* [PROVIDED INFORMATION]
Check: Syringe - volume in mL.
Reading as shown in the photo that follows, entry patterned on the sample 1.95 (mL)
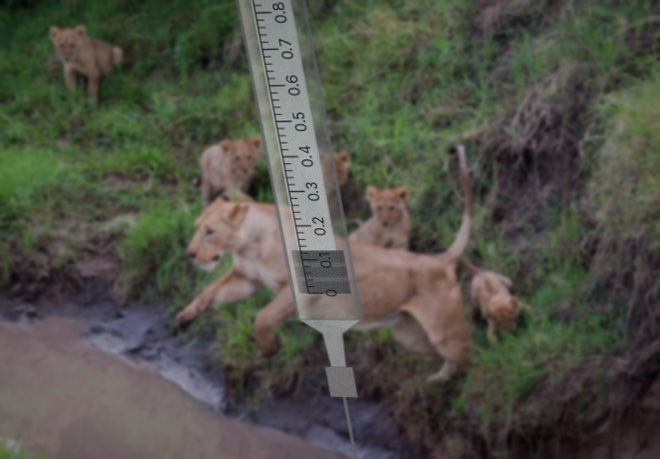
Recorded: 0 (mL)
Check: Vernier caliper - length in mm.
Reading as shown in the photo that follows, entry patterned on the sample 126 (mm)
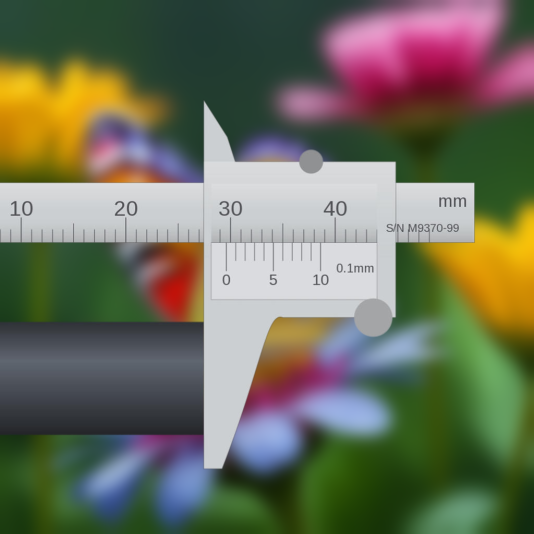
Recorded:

* [TASK REQUIREMENTS] Write out every item above word for word, and leave out the pictures.

* [ANSWER TO THIS EXERCISE]
Check: Syringe - volume in mL.
Reading as shown in the photo that follows, entry patterned on the sample 1.95 (mL)
Recorded: 0 (mL)
Check: Vernier caliper - length in mm.
Reading as shown in the photo that follows, entry patterned on the sample 126 (mm)
Recorded:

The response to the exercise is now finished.